→ **Source**:
------------------------------------------------

Tutorial 5: Parallelization

[1]:
import homelette as hm

import time

Introduction

Welcome to the fifth tutorial on homelette. This tutorial is about parallelization in homelette. When modelling hundreds or thousands of models, some processes can be significantly sped up by dividing the workload on multiple processes in parallel (supported by appropriate hardware).

There are possibilities to parallelize both model generation and evaluation in homelette.

Alignment and Task setup

For this tutorial, we are using the same alignment as in Tutorial 1. Identical to previous tutorials, the alignment is imported and annotated, and a Task object is set up.

[2]:
# read in the alignment
aln = hm.Alignment('data/single/aln_1.fasta_aln')

# annotate the alignment
aln.get_sequence('ARAF').annotate(
    seq_type = 'sequence')
aln.get_sequence('3NY5').annotate(
    seq_type = 'structure',
    pdb_code = '3NY5',
    begin_res = '1',
    begin_chain = 'A',
    end_res = '81',
    end_chain = 'A')

# initialize task object
t = hm.Task(
    task_name = 'Tutorial5',
    target = 'ARAF',
    alignment = aln,
    overwrite = True)

Parallel model generation

When trying to parallelize model generation, homelette makes use of the parallelization methods implemented in the packages that homelette uses, if they are available. Model generation with modeller can be parallized and is available in homelette through a simple handler [1,2].

All modeller based, pre-implemented routines have the argument n_threads which can be used to use parallelization. The default is n_threads = 1 which does not activate parallelization, but any number > 1 will distribute the workload on the number of threads requested using the modeller.parallel submodule.

[3]:
# use only 1 thread to generate 20 models
start = time.time()
t.execute_routine(
    tag = '1_thread',
    routine = hm.routines.Routine_automodel_default,
    templates = ['3NY5'],
    template_location = './data/single/',
    n_models = 20)
print('Elapsed time: ' + str(time.time() - start))
Elapsed time: 32.36234951019287
[4]:
# use 4 threads to generate 20 models faster
start  = time.time()
t.execute_routine(
    tag = '4_threads',
    routine = hm.routines.Routine_automodel_default,
    templates = ['3NY5'],
    template_location = './data/single/',
    n_models = 20,
    n_threads = 4)
print('Elapsed time: ' + str(time.time() - start))
Elapsed time: 9.40773320198059

Using multiple threads can significantly speed up model generation, especially if a large number of models are generated.

Note

Please be aware that the modeller.parallel submodule uses the Python module pickle, which requires objects to be pickled to be saved in a separate file. In practical terms, if you want to run parallelization in modeller with a custom object (i.e. a custom defined routine, see Tutorial 4), you cannot make use of parallelization unless you have imported it from a separate file. Therefore we recommend that custom routines and evaluation are saved in a separate file and then imported from there.

The following code block shows how custom building blocks could be put in an external file (data/extension.py) and then imported for modelling and analysis.

[5]:
# import from custom file
from data.extension import Custom_Routine, Custom_Evaluation

?Custom_Routine
Init signature: Custom_Routine()
Docstring:      Custom routine waiting to be implemented.
File:           /home/data/extension.py
Type:           type
Subclasses:

[6]:
!cat data/extension.py
'''
Examples of custom objects for homelette in a external file.

------------------------------------------------

→ **Supplied data**:
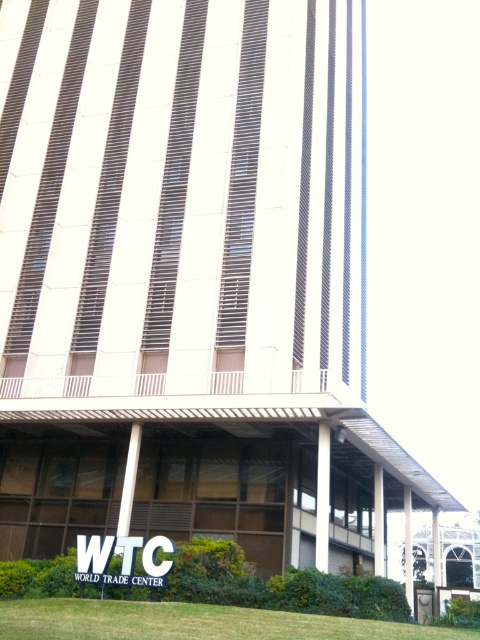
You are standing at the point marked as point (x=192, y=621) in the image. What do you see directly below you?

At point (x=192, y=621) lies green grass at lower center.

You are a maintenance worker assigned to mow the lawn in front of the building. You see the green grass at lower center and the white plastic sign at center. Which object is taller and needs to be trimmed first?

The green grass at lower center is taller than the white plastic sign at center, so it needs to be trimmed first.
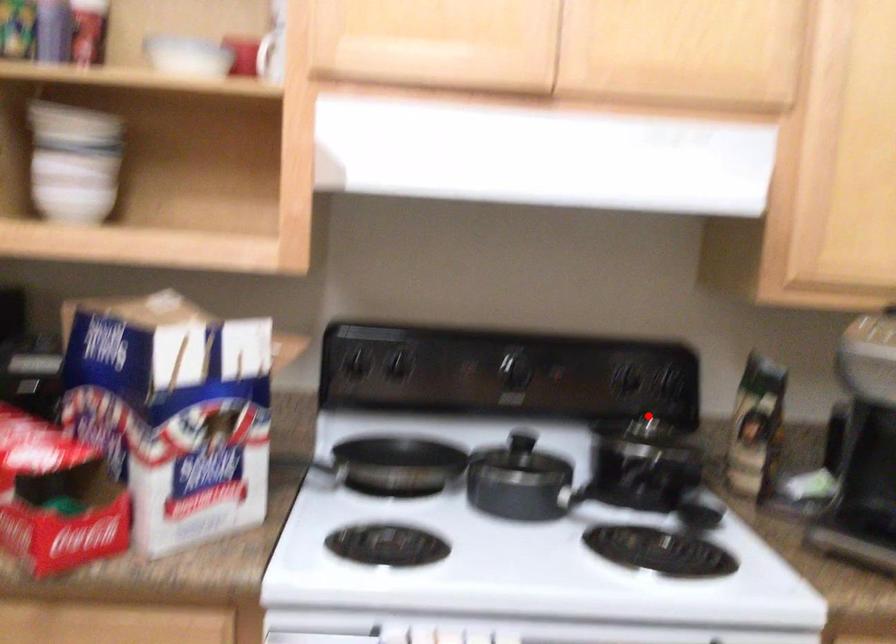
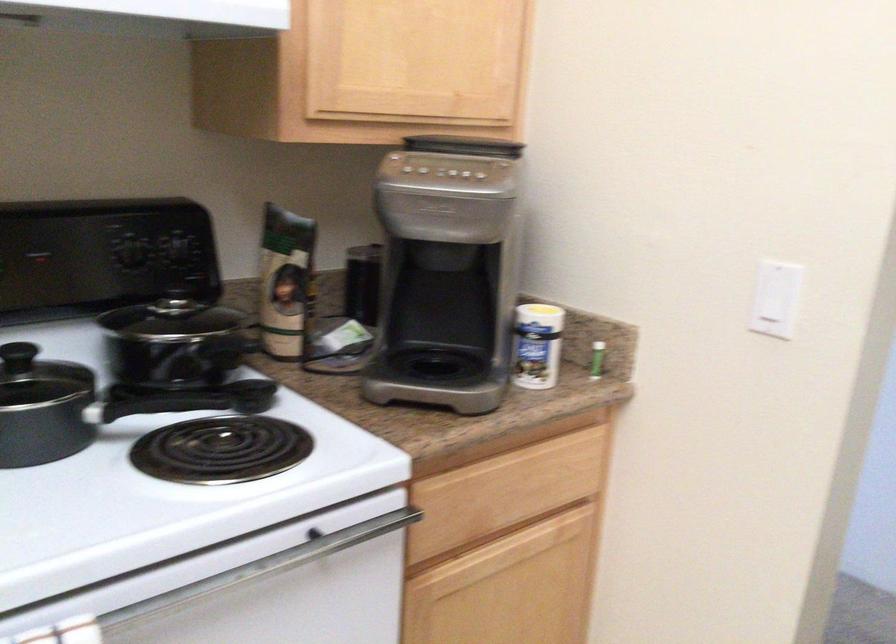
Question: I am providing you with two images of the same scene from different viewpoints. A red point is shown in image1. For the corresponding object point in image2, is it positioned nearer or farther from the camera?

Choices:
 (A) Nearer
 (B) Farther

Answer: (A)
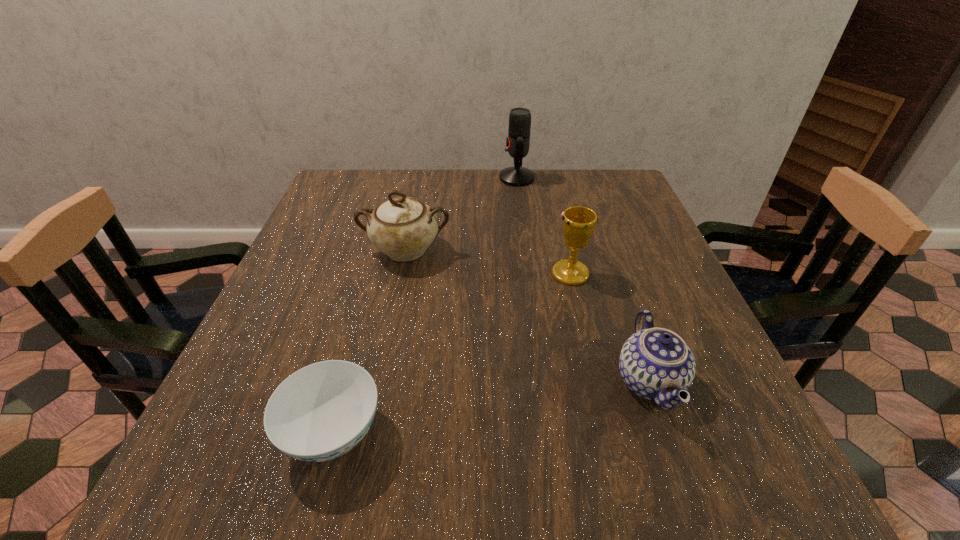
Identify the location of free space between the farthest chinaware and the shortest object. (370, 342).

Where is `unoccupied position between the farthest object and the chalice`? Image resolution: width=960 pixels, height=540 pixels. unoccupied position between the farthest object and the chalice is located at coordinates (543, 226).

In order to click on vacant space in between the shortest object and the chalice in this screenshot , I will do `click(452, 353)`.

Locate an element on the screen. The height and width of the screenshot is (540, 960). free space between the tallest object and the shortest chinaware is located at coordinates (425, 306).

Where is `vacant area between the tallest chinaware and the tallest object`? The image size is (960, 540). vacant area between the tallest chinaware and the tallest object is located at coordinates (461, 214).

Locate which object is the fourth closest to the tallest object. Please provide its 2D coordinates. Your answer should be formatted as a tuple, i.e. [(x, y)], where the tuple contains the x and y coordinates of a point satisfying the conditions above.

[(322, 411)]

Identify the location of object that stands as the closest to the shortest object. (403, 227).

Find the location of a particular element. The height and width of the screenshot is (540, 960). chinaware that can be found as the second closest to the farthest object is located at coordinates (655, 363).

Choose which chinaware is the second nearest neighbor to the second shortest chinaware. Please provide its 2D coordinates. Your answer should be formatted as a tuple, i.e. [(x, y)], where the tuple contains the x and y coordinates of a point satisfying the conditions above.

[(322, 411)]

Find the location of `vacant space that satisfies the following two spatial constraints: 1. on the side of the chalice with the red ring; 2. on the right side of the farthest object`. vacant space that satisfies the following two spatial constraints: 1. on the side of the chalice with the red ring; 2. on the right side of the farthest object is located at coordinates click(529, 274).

------------------------------------------------

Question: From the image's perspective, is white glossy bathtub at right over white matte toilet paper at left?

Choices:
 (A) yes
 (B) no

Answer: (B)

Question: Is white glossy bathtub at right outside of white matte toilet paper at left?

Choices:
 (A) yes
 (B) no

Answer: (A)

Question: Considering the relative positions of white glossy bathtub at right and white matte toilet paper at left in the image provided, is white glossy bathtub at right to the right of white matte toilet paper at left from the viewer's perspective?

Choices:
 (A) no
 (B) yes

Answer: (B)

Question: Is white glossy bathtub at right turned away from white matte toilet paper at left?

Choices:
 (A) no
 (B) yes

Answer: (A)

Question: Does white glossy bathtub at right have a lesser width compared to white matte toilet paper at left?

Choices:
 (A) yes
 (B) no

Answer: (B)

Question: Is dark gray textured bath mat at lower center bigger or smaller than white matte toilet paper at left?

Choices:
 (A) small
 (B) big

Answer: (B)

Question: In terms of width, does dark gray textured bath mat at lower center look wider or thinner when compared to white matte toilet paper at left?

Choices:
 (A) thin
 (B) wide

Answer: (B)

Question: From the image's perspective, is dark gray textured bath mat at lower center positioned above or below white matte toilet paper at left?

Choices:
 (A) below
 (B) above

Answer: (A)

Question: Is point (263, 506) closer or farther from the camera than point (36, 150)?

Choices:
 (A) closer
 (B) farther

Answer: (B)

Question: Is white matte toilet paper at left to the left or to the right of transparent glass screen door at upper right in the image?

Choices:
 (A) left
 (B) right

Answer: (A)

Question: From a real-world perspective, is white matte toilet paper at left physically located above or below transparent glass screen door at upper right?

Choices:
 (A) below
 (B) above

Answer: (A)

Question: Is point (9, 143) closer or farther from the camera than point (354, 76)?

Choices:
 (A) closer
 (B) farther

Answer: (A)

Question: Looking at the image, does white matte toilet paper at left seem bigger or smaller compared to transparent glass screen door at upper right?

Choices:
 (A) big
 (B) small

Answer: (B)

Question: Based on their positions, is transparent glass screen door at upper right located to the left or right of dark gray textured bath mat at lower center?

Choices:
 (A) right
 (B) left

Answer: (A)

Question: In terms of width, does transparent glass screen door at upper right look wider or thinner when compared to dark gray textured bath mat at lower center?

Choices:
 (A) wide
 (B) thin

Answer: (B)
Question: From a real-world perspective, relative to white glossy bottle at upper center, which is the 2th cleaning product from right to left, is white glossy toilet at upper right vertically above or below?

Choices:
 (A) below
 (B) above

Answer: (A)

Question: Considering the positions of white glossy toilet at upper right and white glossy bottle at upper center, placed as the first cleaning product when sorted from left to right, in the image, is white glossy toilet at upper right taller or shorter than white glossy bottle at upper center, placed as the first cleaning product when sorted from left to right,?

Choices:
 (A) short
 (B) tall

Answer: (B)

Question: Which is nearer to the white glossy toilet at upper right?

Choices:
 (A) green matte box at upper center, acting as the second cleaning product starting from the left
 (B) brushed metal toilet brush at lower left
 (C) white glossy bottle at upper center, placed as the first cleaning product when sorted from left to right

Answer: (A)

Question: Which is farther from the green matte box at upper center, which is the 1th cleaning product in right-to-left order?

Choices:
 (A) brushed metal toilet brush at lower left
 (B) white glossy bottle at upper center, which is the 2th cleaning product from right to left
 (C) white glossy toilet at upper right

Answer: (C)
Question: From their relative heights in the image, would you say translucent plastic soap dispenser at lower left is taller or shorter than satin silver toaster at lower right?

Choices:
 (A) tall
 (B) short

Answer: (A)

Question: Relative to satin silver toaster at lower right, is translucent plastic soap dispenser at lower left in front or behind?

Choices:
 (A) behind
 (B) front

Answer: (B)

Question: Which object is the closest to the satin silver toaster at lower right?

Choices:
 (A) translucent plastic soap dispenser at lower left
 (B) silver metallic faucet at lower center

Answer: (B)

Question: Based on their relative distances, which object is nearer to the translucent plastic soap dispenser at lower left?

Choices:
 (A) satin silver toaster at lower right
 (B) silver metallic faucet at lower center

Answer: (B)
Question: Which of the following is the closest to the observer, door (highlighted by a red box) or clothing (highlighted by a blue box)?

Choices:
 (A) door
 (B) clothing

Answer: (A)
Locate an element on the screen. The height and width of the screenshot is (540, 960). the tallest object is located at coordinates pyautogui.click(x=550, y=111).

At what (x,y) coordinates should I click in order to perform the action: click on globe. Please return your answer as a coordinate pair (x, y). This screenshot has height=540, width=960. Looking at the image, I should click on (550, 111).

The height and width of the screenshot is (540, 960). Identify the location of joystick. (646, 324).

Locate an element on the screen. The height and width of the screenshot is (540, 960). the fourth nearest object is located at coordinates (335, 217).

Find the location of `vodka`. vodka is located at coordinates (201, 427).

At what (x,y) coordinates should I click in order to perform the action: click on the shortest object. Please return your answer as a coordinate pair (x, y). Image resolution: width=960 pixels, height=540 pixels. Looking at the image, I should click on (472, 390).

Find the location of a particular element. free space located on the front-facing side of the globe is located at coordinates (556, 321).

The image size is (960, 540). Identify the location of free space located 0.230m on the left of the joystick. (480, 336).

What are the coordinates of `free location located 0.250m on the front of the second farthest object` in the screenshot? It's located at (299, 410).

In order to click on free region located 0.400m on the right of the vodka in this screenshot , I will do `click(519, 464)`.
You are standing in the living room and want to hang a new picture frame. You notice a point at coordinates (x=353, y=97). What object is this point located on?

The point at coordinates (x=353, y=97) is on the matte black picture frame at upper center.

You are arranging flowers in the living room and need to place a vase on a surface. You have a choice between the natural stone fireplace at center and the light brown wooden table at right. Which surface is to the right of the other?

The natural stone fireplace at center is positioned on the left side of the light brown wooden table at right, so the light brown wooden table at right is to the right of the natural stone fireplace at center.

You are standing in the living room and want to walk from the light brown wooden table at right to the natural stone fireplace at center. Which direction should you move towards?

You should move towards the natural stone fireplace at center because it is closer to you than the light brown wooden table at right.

------------------------------------------------

→ **What to do**:
1. In the parallelization tutorial, why does it recommend keeping custom routines and evaluations in a separate file? Answer in one to three sentences.
2. The parallelization tutorial has a call to execute_routine with the tag '4_threads'. List every keyword argument passed in that call.
3. Continue the parallelization tutorial from its last line.

→ **Responses to the exercise**:
1. The modeller.parallel submodule relies on the Python module pickle, which requires objects that are to be pickled to be saved in a separate file. A custom object, such as a custom routine, can therefore only be used with parallelization if it is imported from a separate file.

2. tag, routine, templates, template_location, n_models, n_threads

3.
'''


class Custom_Routine():
    '''
    Custom routine waiting to be implemented.
    '''
    def __init__(self):
        print('TODO: implement this')


class Custom_Evaluation():
    '''
    Custom evaluation waiting to be implemented.
    '''
    def __init__(self):
        print('TODO: implement this')

Alternatively, you could use the /homelette/extension/ folder in which extensions are stored. See our comments on extensions in our documentation for more details.

Parallel model evaluation

homelette can also use parallelization to speed up model evaluation. This is internally archieved by using concurrent.futures.ThreadPoolExecutor.

In order to use parallelization when performing evaluations, use the n_threads argument in Task.evaluate_models.

[7]:
# use 1 thread for model evaluation
start  = time.time()
t.evaluate_models(hm.evaluation.Evaluation_mol_probity, n_threads=1)
print('Elapsed time: ' + str(time.time() - start))
Elapsed time: 303.9152281284332
[8]:
# use 4 threads for model evaluation
start  = time.time()
t.evaluate_models(hm.evaluation.Evaluation_mol_probity, n_threads=4)
print('Elapsed time: ' + str(time.time() - start))
Elapsed time: 86.51389622688293

For some evaluation schemes, using parallelization can lead to a significant speedup.

Note

Please be advised that for some (very fast) evaluation methods, the time investment of spawning new child processes might not compensate for the speedup gained by parallelization. Test your usecase on your system in a small setting and use at your own discretion.

[9]:
# use 1 thread for model evaluation
start  = time.time()
t.evaluate_models(hm.evaluation.Evaluation_dope, n_threads=1)
print('Elapsed time: ' + str(time.time() - start))
Elapsed time: 8.079042911529541
[10]:
# use 4 threads for model evaluation
start  = time.time()
t.evaluate_models(hm.evaluation.Evaluation_dope, n_threads=4)
print('Elapsed time: ' + str(time.time() - start))
Elapsed time: 13.420895338058472

Note

When creating and using custom evaluation metrics, please make sure to avoid race conditions. Task.evaluate_models is implemented with a protection against race conditions, but this is not bulletproof. Also, if you need to create temporary files, make sure to create file names with model-specific names (i.e. by using the model name in the file name). Defining custom evaluations in a separate file is not necessary, as parallelization of evaluation methods does not rely on pickle.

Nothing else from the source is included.